■ **ЗАДАНИЯ**:
- a) Перечислите всё, что, согласно тексту о придворном бале, было выставлено на буфете в галерее.
- b) Подхватите текст о придворном бале и продолжите его, начиная сразу после последней фразы.
***** ТЕКСТ ДЛЯ ИЗУЧЕНИЯ *****
|
лучших великосветских танцоров. На него-то и было возложено дирижирование балом.
Он со своей стороны представил на утверждение нас, четырех своих помощников.
Струков подчеркнул высокое доверие, оказанное нам, объяснил порядок каждого
танца и для удобства управления разделил зал на четыре равных каре, назначив их
номера согласно номерам наших полков в дивизиях. Мое каре оказалось первым и
поэтому ближайшим к месту расположения царской семьи.
Приглашенные стали быстро съезжаться, хрусталь люстр заиграл переливами от
тысяч электрических ламп, а в соседней к залу галерее был уже открыт высокий,
по грудь, буфет с шампанским, клюквенным морсом, миндальным питьем, фруктами и
большими вазами с изготовленными в придворных кондитерских Царского Села
печеньями и конфетами. Таких сладостей в продаже найти нельзя было, и всякий
старался увезти побольше этих гостинцев домой.
Около буфета толпились офицеры. Я присоединился к группе уланского полка, в
котором по окончании академии командовал эскадроном. Мне, как танцору, пить
шампанского не полагалось, чтобы при дыхании не пахло вином.
Особый интерес привлекали в зале члены дипломатического корпуса. Но японского
посла уже среди них не было - дипломатические отношения с Японией были прерваны,
и все говорили о статьях "Нового времени" и недопустимых притязаниях японцев
на Корею.
Вскоре большинство офицеров бросилось навстречу дамам и барышням, приглашая их
заранее на один из танцев.
Шум голосов все усиливался, и уже трудно становилось протолкаться в этой
пестрой и нарядной толпе. Великосветский Петербург тонул среди случайных гостей,
дам и барышень, попавших во дворец по служебному положению мужей и отцов или
наехавших из провинции на сезон богатых дворян: они искали женихов для своих
дочерей, а лучшей биржи невест, чем большой придворный бал, трудно было найти.
Этих провинциальных барышень и барынь сразу легко было узнать: они жались к
простенкам, отделявшим зал от галереи. Я вспомнил прием, какой оказал когда-то
мне самому, провинциалу, гордый петербургский свет, и находил особое
удовлетворение в том, чтобы приглашать на танцы именно этих запуганных столицей
дам.
***** ДАННЫЕ *****
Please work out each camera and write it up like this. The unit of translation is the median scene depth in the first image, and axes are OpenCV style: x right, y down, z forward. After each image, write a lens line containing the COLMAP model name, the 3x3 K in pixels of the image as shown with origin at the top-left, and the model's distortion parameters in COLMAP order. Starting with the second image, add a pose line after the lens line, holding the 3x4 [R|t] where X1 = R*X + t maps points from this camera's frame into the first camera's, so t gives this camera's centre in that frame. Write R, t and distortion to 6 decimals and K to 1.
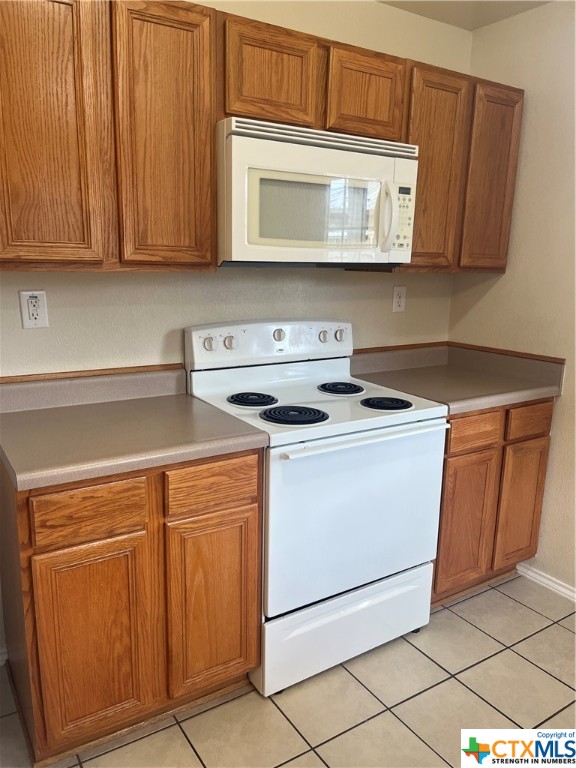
*****
■ **ОТВЕТЫ ПО НОМЕРАМ**:
- a) Шампанское, клюквенный морс, миндальное питье, фрукты, печенья и конфеты.

- b)
Около дверей, из которых должна была выйти царская семья, толпились высшие чины
свиты. Среди них, тоже получужим, стоял военный министр генерал-адъютант
Куропаткин.
Военно-придворная петербургская знать мало интересовалась постом военного
министра, как непричастного к светской жизни и гвардейским интригам, а потому
поначалу легко переваривала появление на горизонте какого-то безвестного
Куропаткина. О нем знали, что он боевой офицер, имеет ранения, был в свое время
начальником штаба у Скобелева, участвовал в завоевании Средней Азии. Но в
глазах света никакие личные заслуги не искупали скромного происхождения. И
Куропаткину не могли простить его генерал-адъютантских аксельбантов, ибо они
открывали ему доступ ко двору и уравнивали его с особами титулованными.
Никто во дворце не подозревал о надвигавшихся событиях.
На балу все шло своим установленным порядком. Раздался стук палочки придворного
церемониймейстера Ванечки Мещерского. Все мгновенно стихло, и в двери,
распахнутые негром, стала входить царская семья с царем и царицей во главе.
Прослужив семь лет в кавалергардском полку, я уже хорошо знал все большие
придворные приемы и потому спокойно занялся разговором с интересовавшей меня
дамой. Большинство же приглашенных протискивались в первые ряды, чтобы получше
разглядеть традиционный полонез, которым открывался бал.
В первой паре шла царица - уже пополневшая и подурневшая - со старшиной
дипломатического корпуса, турецким послом в красной феске на голове. Тот с
чисто восточной почтительностью держал Александру Федоровну за руку и старался
как можно лучше попадать в такт полонеза из "Евгения Онегина".
За этой парой шел царь, держа за руку стареющую красавицу, жену французского
посла маркиза Монтебелло, владельца крупнейшей фирмы шампанского.
За ними шел и сам маркиз-коммерсант с великой княгиней Марией Павловной, женой
дяди царя - Владимира. Далее следовали пары в том же роде, то есть составленные
из членов царской семьи и членов дипломатического корпуса. Они проплывали
вокруг зала длинной колонной среди толпы смертных второго разряда, состоявшей
из стариков - членов государственного совета, сенаторов, генералов, придворных
помоложе и офицеров гвардии всех чинов. Армейцы на такие приемы не допускались.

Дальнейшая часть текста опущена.